PROBLEM TO WORK ON: In the entries below, find the line containing "index pip: (1209, 2210)" and the line containing "pinky mcp: (254, 181)". Copy those two lines and everything between them exactly, and only that.

■ ■ ■

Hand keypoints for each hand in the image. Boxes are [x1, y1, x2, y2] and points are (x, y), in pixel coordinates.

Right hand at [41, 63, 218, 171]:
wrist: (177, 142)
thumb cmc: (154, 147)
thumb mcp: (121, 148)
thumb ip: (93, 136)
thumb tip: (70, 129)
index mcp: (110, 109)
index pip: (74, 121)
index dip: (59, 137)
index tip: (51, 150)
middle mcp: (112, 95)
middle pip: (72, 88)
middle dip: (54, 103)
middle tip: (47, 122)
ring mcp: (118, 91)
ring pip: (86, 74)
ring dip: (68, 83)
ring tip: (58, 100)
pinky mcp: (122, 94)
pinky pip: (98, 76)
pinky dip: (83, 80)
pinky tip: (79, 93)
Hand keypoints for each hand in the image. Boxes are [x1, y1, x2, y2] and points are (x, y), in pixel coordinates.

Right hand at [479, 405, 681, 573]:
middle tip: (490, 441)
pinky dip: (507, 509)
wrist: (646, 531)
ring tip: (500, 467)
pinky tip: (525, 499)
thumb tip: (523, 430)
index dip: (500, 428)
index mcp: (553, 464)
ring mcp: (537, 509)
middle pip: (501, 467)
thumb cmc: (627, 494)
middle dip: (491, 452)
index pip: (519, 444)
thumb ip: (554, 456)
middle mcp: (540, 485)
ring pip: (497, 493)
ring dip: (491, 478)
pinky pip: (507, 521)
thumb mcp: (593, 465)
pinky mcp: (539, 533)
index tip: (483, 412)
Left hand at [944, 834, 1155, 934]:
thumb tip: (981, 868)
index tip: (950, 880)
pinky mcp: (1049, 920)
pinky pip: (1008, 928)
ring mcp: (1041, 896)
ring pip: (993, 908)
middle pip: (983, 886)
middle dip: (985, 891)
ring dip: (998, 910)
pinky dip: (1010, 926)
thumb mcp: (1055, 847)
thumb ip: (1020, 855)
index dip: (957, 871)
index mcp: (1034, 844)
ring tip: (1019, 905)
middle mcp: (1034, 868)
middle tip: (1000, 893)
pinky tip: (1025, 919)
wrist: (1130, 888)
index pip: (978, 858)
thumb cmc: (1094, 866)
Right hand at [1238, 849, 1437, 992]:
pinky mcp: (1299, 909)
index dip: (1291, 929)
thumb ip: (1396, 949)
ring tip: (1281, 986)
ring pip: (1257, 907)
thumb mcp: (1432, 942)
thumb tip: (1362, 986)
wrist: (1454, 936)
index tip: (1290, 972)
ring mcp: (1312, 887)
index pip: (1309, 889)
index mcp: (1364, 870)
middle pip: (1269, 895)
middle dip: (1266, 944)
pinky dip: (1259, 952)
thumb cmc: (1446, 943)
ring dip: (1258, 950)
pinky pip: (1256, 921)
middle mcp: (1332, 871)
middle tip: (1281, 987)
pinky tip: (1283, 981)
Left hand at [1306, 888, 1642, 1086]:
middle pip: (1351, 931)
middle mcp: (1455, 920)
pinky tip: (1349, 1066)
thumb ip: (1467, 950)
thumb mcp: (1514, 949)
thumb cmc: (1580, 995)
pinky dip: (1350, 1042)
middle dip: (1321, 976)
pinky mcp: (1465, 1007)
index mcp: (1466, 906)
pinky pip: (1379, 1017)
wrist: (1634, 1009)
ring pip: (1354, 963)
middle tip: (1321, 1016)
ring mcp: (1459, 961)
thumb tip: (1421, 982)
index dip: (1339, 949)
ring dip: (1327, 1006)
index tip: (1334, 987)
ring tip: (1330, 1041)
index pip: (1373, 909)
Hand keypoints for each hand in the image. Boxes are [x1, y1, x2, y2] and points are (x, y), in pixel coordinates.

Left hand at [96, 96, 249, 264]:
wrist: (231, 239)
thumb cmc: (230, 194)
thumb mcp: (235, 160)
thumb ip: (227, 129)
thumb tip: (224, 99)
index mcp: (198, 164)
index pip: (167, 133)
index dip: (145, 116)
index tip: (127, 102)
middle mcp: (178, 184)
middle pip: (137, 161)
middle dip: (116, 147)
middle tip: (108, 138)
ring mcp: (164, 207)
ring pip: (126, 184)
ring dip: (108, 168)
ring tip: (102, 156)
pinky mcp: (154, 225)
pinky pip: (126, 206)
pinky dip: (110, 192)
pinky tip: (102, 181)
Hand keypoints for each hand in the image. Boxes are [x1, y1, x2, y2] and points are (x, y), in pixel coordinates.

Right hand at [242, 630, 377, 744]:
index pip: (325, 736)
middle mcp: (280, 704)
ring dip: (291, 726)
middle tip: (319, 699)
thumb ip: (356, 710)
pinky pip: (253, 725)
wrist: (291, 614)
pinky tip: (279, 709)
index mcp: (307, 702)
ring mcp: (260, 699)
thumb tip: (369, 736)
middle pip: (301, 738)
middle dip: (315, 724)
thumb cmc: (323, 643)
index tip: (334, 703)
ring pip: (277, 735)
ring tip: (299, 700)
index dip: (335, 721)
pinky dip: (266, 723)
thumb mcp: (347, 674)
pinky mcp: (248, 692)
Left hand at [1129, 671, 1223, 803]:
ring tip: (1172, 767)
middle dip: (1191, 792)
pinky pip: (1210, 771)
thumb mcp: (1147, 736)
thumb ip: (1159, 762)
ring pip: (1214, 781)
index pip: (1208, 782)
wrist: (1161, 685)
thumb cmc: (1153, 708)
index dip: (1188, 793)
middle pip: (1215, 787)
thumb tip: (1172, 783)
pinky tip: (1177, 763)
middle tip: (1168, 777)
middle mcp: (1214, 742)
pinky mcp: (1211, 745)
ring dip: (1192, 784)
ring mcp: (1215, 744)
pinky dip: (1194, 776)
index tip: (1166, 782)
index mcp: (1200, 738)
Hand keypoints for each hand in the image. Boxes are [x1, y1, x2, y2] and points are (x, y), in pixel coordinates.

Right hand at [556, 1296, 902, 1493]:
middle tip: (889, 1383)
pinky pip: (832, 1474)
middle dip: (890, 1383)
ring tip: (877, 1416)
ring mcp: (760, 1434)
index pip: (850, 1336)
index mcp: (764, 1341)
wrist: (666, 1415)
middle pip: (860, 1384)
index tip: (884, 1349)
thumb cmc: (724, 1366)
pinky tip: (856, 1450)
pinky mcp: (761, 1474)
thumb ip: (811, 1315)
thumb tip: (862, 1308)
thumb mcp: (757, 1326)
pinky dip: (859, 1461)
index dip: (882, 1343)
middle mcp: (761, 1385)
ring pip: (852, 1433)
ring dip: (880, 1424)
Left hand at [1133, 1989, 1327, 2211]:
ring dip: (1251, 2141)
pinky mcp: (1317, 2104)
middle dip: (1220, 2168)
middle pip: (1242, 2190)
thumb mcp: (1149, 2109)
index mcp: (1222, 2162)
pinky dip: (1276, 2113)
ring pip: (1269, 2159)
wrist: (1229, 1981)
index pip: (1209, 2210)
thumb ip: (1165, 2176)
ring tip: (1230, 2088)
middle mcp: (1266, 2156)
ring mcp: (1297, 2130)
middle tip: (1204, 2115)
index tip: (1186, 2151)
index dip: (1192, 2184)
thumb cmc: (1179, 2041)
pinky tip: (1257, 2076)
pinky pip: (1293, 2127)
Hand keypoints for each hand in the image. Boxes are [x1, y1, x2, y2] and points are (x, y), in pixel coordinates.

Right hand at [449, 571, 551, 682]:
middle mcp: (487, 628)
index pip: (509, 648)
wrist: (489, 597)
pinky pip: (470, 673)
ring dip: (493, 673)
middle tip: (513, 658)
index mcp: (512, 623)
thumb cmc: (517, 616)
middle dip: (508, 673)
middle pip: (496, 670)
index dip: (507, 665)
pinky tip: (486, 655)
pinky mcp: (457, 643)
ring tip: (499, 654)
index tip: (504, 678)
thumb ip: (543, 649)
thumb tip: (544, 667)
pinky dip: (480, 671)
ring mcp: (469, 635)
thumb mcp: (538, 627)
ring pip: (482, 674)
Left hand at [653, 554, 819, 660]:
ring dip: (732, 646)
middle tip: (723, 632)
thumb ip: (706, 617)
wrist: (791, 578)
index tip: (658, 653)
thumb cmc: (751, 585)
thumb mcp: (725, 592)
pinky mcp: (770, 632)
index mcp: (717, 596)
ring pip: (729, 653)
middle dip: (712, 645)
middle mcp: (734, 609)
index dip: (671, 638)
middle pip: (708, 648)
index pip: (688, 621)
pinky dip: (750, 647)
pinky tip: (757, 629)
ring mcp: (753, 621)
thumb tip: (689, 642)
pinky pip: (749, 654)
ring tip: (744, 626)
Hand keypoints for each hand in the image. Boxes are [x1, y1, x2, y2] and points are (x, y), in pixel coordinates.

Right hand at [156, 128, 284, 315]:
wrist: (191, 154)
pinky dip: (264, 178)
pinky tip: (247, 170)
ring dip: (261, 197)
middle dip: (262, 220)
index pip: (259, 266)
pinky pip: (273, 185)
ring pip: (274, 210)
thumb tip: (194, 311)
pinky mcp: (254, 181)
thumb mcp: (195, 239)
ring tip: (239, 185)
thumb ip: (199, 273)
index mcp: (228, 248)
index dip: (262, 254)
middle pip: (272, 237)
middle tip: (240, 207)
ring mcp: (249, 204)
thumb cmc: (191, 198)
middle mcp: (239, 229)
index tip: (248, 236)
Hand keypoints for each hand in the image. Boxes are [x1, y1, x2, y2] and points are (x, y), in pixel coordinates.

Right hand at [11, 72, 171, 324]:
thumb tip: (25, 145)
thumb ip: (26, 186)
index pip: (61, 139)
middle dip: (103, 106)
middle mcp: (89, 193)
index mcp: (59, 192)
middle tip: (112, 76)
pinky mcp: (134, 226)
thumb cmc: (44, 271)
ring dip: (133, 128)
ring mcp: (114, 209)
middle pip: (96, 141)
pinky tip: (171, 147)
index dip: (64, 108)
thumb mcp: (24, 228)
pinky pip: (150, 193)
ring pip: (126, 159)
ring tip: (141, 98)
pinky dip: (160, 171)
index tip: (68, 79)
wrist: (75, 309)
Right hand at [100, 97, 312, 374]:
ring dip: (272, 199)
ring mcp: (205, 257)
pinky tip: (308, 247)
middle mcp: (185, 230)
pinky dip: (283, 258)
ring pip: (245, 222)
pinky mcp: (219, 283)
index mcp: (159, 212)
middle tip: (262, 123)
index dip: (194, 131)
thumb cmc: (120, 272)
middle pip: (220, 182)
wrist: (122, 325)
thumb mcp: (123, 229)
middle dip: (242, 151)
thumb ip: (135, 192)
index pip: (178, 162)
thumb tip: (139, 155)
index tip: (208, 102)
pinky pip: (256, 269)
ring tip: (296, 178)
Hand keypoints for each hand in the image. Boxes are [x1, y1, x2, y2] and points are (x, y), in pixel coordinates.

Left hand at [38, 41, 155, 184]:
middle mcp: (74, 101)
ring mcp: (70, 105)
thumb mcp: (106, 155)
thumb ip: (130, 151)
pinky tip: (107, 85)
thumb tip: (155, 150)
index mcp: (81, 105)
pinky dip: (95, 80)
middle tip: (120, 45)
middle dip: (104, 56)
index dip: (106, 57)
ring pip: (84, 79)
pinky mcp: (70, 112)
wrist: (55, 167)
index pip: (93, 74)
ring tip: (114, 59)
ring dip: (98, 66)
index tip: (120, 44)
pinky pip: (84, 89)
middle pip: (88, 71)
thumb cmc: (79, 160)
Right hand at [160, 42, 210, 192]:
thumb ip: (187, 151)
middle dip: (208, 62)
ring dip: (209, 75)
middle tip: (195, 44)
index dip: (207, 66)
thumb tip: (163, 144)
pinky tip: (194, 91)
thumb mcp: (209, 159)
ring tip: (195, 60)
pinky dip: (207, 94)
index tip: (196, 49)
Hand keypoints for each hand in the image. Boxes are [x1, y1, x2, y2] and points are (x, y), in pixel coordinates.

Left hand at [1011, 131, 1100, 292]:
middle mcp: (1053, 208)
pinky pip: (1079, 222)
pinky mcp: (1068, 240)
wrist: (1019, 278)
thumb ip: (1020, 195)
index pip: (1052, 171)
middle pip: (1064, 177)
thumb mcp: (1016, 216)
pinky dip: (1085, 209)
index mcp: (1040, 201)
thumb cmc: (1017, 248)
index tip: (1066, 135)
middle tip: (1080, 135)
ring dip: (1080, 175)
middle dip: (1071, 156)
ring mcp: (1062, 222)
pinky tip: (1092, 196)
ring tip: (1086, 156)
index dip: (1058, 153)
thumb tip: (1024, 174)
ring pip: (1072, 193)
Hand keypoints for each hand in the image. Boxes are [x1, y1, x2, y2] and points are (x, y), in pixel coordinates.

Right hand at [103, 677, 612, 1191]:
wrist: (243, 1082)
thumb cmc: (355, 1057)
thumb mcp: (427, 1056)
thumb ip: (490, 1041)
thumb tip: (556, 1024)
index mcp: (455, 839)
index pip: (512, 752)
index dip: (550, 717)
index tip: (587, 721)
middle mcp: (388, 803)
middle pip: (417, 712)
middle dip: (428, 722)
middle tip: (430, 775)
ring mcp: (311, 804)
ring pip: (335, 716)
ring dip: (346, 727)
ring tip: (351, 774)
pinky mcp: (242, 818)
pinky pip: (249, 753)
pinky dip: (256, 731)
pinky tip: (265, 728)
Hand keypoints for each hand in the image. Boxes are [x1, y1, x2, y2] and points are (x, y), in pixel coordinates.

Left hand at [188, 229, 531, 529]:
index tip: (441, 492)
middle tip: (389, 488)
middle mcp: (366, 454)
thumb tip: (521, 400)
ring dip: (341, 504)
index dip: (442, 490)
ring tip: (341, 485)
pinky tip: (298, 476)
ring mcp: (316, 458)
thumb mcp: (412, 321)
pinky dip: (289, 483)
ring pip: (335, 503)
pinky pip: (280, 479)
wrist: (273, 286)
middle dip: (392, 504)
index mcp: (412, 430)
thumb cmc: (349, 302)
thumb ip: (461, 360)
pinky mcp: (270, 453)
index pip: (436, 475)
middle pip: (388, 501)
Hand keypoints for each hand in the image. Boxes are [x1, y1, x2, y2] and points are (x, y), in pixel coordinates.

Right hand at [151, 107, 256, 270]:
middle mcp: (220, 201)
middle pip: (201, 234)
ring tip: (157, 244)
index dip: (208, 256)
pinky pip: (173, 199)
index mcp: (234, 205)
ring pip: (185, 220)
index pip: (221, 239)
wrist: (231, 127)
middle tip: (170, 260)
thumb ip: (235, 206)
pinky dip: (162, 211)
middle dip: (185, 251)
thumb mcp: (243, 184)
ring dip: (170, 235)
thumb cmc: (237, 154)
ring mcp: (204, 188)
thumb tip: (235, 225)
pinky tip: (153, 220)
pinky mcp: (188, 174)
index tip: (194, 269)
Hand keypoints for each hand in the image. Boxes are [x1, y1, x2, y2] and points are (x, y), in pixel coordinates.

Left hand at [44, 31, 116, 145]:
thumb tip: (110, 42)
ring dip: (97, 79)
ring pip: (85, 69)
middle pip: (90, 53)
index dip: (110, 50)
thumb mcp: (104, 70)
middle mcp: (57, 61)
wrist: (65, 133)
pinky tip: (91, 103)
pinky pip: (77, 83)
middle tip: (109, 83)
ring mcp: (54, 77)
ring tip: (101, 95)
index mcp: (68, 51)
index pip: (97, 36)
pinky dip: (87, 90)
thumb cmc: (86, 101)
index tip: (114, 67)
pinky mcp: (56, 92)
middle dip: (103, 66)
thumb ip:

■ ■ ■

YOUR SOLUTION:
index pip: (1209, 2210)
thumb ip: (1165, 2176)
ring tip: (1230, 2088)
middle mcp: (1266, 2156)
ring mcp: (1297, 2130)
middle tip: (1204, 2115)
index tip: (1186, 2151)
index dip: (1192, 2184)
thumb cmc: (1179, 2041)
pinky tip: (1257, 2076)
pinky pip: (1293, 2127)
Hand keypoints for each hand in the image. Boxes are [x1, y1, x2, y2] and points are (x, y), in pixel coordinates.

Right hand at [449, 571, 551, 682]:
middle mcp: (487, 628)
index pip: (509, 648)
wrist: (489, 597)
pinky pip: (470, 673)
ring dip: (493, 673)
middle tip: (513, 658)
index mcp: (512, 623)
thumb cmc: (517, 616)
middle dip: (508, 673)
middle pip: (496, 670)
index dip: (507, 665)
pinky tip: (486, 655)
pinky mcp: (457, 643)
ring tip: (499, 654)
index tip: (504, 678)
thumb ip: (543, 649)
thumb tip: (544, 667)
pinky dip: (480, 671)
ring mcp: (469, 635)
thumb mcp: (538, 627)
ring pip: (482, 674)
Left hand at [653, 554, 819, 660]:
ring dip: (732, 646)
middle tip: (723, 632)
thumb ip: (706, 617)
wrist: (791, 578)
index tip: (658, 653)
thumb cmc: (751, 585)
thumb mcp: (725, 592)
pinky mcp: (770, 632)
index mcp: (717, 596)
ring pip: (729, 653)
middle dip: (712, 645)
middle mcp: (734, 609)
index dip: (671, 638)
middle pip: (708, 648)
index pip: (688, 621)
pinky dip: (750, 647)
pinky tip: (757, 629)
ring mcp: (753, 621)
thumb tip: (689, 642)
pinky pip: (749, 654)
ring tip: (744, 626)
Hand keypoints for each hand in the image. Boxes are [x1, y1, x2, y2] and points are (x, y), in pixel coordinates.

Right hand at [156, 128, 284, 315]:
wrist: (191, 154)
pinky dip: (264, 178)
pinky tip: (247, 170)
ring dip: (261, 197)
middle dip: (262, 220)
index pip: (259, 266)
pinky pip: (273, 185)
ring pip: (274, 210)
thumb tip: (194, 311)
pinky mcp: (254, 181)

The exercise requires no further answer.